*ENUNCIADO A:* Nos registros, do início até a linha que contém "picture [117, 85, 1382, 1041]", troque "pixels" por "px" e reproduza essas linhas sem nenhuma outra alteração.

*TRECHO SELECIONADO:*
Concubinato equiparado a sociedade de fato e meação da esposa - Acerca do período posterior à celebração do matrimônio, a relatora destacou que a recorrente e o recorrido tiveram dois filhos durante o concubinato que durou 25 anos e era conhecido por todos os envolvidos. Segundo ela, essa relação se equipara à sociedade de fato, e a partilha nesse período também é possível, desde que haja prova do esforço comum na construção patrimonial (Súmula 380 do STF).

Ao reformar o acórdão recorrido, Nancy Andrighi apontou que, resguardado o direito da esposa à metade dos bens (meação), a partilha deve ser feita em liquidação de sentença, uma vez que as instâncias ordinárias não mencionaram se há provas da participação da recorrente na construção do patrimônio ou quais bens fazem parte da meação da esposa.

O julgado restou assim ementado:

CIVIL. PROCESSUAL CIVIL. DIREITO DE FAMÍLIA. AÇÃO DE RECONHECIMENTO E DISSOLUÇÃO DE UNIÃO ESTÁVEL CUMULADA COM PARTILHA. OMISSÃO E ERRO DE FATO. INOCORRÊNCIA. ERRO DE FATO QUE, AINDA QUE EXISTENTE, NÃO FOI DECISIVO AO RESULTADO DO JULGAMENTO. ACÓRDÃO SUSTENTADO EM OUTROS FATOS E PROVAS. ALEGADA UNIÃO ESTÁVEL PARALELA AO CASAMENTO. PARTILHA NO FORMATO DE TRIAÇÃO. INADMISSIBILIDADE. RECONHECIMENTO DA UNIÃO ESTÁVEL QUE PRESSUPÕE AUSÊNCIA DE IMPEDIMENTO AO CASAMENTO OU SEPARAÇÃO DE FATO. PARTICULARIDADE DA HIPÓTESE. RELAÇÃO INICIADA ANTES DO CASAMENTO DO PRETENSO CONVIVENTE COM TERCEIRA PESSOA E QUE PROSSEGUIU NA CONSTÂNCIA DO MATRIMÔNIO. PERÍODO ANTERIOR AO CASAMENTO. UNIÃO ESTÁVEL RECONHECIDA. PARTILHA NOS MOLDES DA SÚMULA 380/STF, EXIGINDO-SE PROVA DO ESFORÇO COMUM. PERÍODO POSTERIOR AO CASAMENTO. TRANSMUDAÇÃO JURÍDICA EM CONCUBINATO IMPURO. SOCIEDADE DE FATO CONFIGURADA. REPERCUSSÃO PATRIMONIAL RESOLVIDA SOB A ÓTICA DO DIREITO OBRIGACIONAL. PARTILHA NOS MOLDES DA SÚMULA 380/STF, TAMBÉM EXIGIDA A PROVA DO ESFORÇO COMUM. CIRCUNSTÂNCIAS NÃO APURADAS PELAS INSTÂNCIAS ORDINÁRIAS. REMESSA DAS PARTES À FASE DE LIQUIDAÇÃO. POSSIBILIDADE.

*ENUNCIADO B:* Indique se cada afirmação concorda com o trecho sobre concubinato, respondendo sim ou não e citando as palavras decisivas do trecho: (i) o concubinato durou 25 anos; (ii) a partilha deve ser feita no próprio acórdão, sem liquidação; (iii) a ementa admite a partilha no formato de triação.

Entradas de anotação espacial

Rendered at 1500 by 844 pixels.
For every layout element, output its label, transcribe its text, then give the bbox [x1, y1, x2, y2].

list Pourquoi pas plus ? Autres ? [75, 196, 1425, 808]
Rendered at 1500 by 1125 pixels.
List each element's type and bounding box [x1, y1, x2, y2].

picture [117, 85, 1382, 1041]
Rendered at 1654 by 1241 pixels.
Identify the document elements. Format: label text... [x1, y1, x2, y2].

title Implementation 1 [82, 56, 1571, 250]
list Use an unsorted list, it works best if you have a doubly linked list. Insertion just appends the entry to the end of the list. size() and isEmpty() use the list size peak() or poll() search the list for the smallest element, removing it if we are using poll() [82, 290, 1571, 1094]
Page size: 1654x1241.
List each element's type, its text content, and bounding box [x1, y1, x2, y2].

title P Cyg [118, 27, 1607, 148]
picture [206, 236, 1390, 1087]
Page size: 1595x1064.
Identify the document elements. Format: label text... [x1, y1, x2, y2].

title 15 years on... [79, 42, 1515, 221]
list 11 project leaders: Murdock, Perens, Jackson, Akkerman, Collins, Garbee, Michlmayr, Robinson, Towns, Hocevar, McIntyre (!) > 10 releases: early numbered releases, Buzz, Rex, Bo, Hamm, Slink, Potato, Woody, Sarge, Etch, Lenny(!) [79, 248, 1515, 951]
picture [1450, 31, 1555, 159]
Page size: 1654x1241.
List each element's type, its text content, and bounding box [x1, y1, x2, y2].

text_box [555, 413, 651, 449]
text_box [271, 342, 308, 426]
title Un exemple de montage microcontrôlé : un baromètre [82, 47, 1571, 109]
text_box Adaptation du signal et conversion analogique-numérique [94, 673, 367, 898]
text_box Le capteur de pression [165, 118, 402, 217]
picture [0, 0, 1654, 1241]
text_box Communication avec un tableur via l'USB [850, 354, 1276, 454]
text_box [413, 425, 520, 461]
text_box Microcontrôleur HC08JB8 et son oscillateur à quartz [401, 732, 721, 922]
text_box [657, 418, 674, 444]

*RESPOSTA ESPERADA A:*
Rendered at 1500 by 844 px.
For every layout element, output its label, transcribe its text, then give the bbox [x1, y1, x2, y2].

list Pourquoi pas plus ? Autres ? [75, 196, 1425, 808]
Rendered at 1500 by 1125 px.
List each element's type and bounding box [x1, y1, x2, y2].

picture [117, 85, 1382, 1041]

*RESPOSTA ESPERADA B:*
(i) Sim: "dois filhos durante o concubinato que durou 25 anos".
(ii) Não: "a partilha deve ser feita em liquidação de sentença".
(iii) Não: "PARTILHA NO FORMATO DE TRIAÇÃO. INADMISSIBILIDADE."